Definition of the NANDA label
Situation in which the individual is in danger of self-inflicting life-threatening injuries.
Susceptible to self-inflicted, life-threatening injury.
• History of previous suicide attempts.
• Purchase of a firearm.
• Accumulation of medicines.
• Make a will or change it.
• Donate possessions.
• Sudden euphoric recovery from severe depression.
• Noticeable changes in behavior, attitude, school performance.
• Threats to kill yourself.
• Expression of wishes to die or to finish at once.
• Living alone.
• Transfer, institutionalization.
• Economic instability.
• Lack of autonomy or independence.
• Presence of firearms at home.
• Adolescents living in a non-traditional environment (eg juvenile detention center, prison).
• Family history of suicide.
• Use or abuse of alcohol or other substances.
• Psychiatric illness or disorder (eg, depression, schizophrenia, bipolar disorder).
• Abuse in childhood.
• Young man (man or woman) homosexual.
• Age: old age, young adult males, adolescents.

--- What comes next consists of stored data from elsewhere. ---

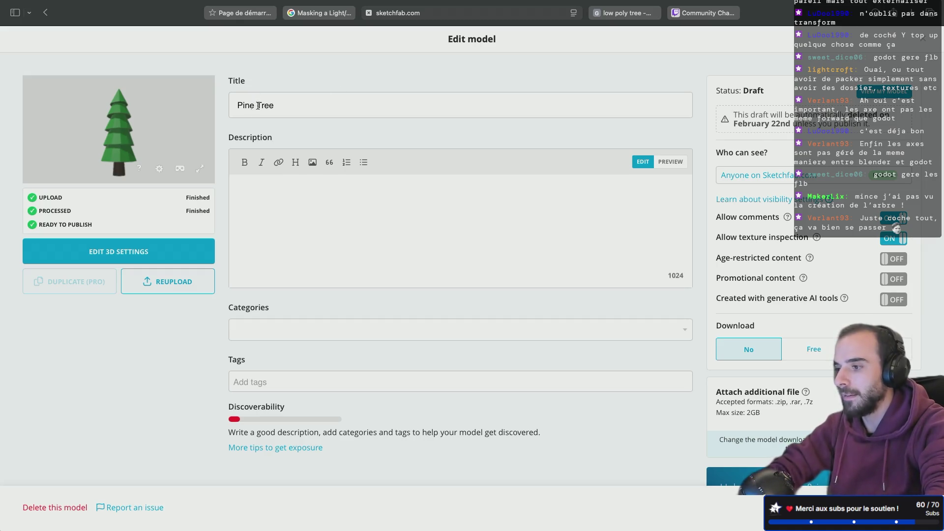
# Retitle the model 'Low Poly Pine Tree' and describe it as 'This is a simple low poly pine tree'.
pyautogui.click(234, 105)
pyautogui.write('Low p')
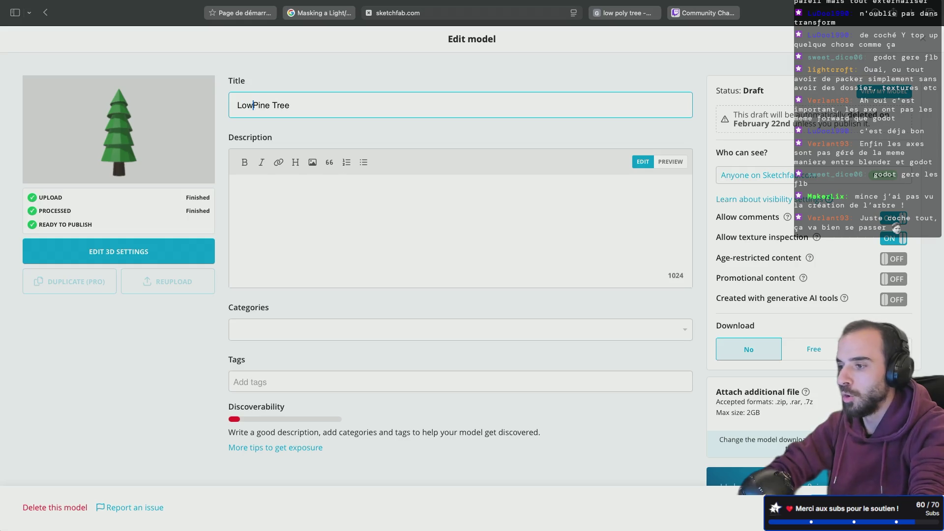
pyautogui.press('BackSpace')
pyautogui.write('Poly')
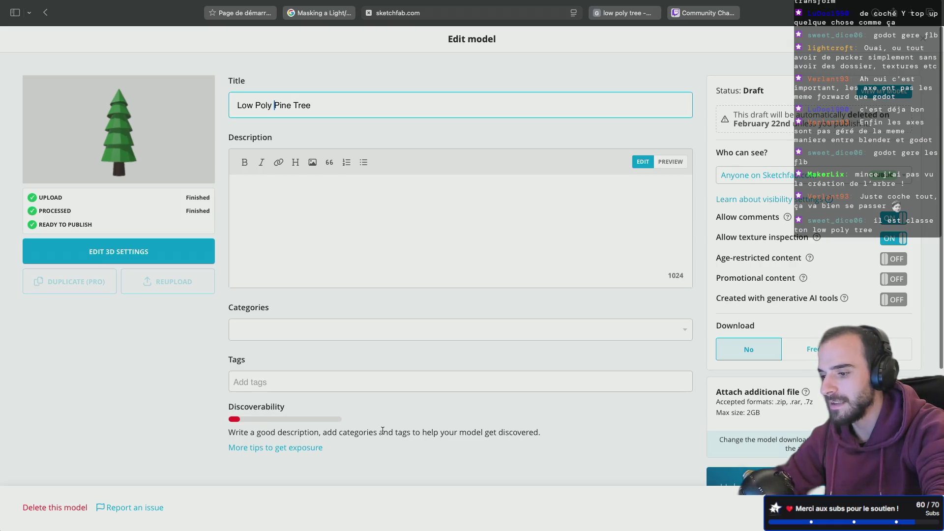
pyautogui.click(379, 222)
pyautogui.write('This')
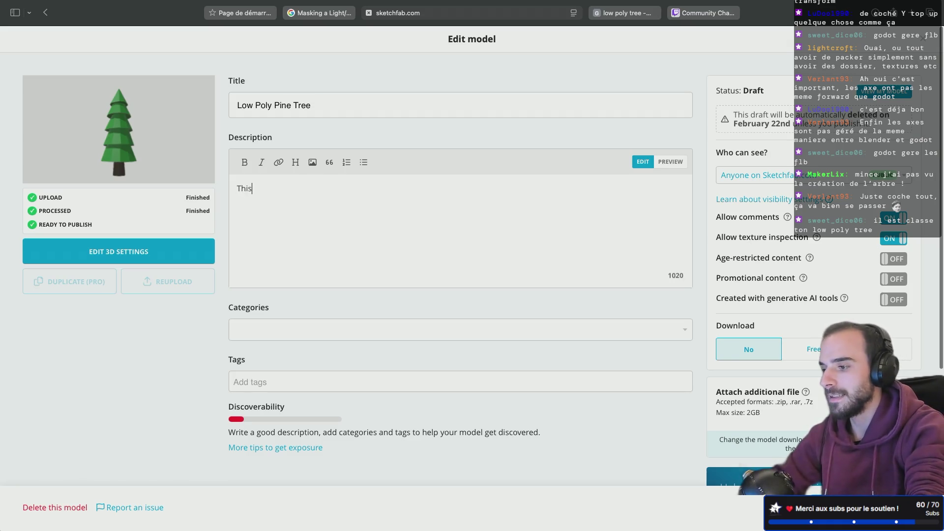
pyautogui.write(' is a ')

• Race: Caucasian, Native American.
• Sex: male.
• Divorce, widowhood.
• Physical illness.
• Terminal disease.
• Chronic pain.
• Loss of important relationships.
• Alteration of family life.
• Grief, grief.
• Insufficient support systems.
• Social isolation.
• Legal or disciplinary problems.
• Group suicides.
At risk population
• Adolescents living in nontraditional settings –Caucasian ethnicity
• Divorced status
• Economically disadvantaged
• Older adults
• Family history of suicide
• History of childhood abuse
• History of suicide attempt
• Homosexual youth
• Living alone
• Male gender
• Native American ethnicity
• Young adult males
• Physical illness
• Psychiatric disorder
• Terminal illness
• Control of depression.
• Impulse control.
• Control of self-injury.
• Risk control.
• Self esteem.
• Help to control anger.
• Training to control impulses.
• Environmental management: prevention of violence.
• Behavior management: self-injury.
• Environmental management: safety.
• Active listening.
This diagnosis will retire from the NANDA-I Taxonomy in the 2021-2023 edition unless additional work is completed to bring it up to a level of evidence 2.1 or higher.